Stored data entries
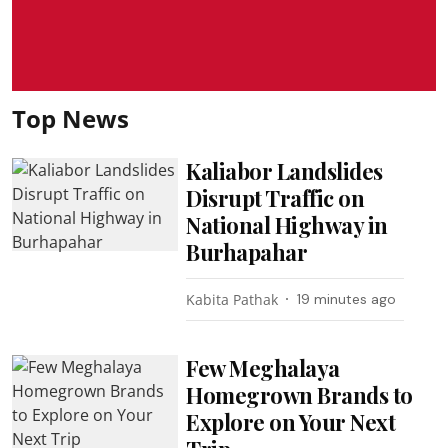
Top News
Kaliabor Landslides
Disrupt Traffic on
National Highway in
Burhapahar
Kabita Pathak
19 minutes ago
Few Meghalaya
Homegrown Brands to
Explore on Your Next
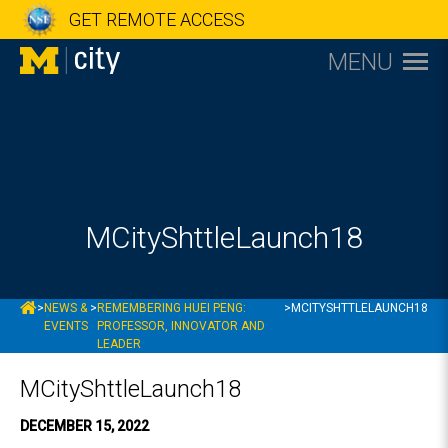
GET REMOTE ACCESS
MENU
MCityShttleLaunch18
MCITY
>
NEWS &
>
REMEMBERING HUEI PENG:
>
MCITYSHTTLELAUNCH18
EVENTS
PROFESSOR, INNOVATOR AND
LEADER
MCityShttleLaunch18
DECEMBER 15, 2022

*Exercise objective:*
Without carrying over any picture, write out the entries above once more, exactly.

*Output of the task:*
Top News
Kaliabor Landslides
Disrupt Traffic on
National Highway in
Burhapahar
Kabita Pathak
19 minutes ago
Few Meghalaya
Homegrown Brands to
Explore on Your Next
GET REMOTE ACCESS
MENU
MCityShttleLaunch18
MCITY
>
NEWS &
>
REMEMBERING HUEI PENG:
>
MCITYSHTTLELAUNCH18
EVENTS
PROFESSOR, INNOVATOR AND
LEADER
MCityShttleLaunch18
DECEMBER 15, 2022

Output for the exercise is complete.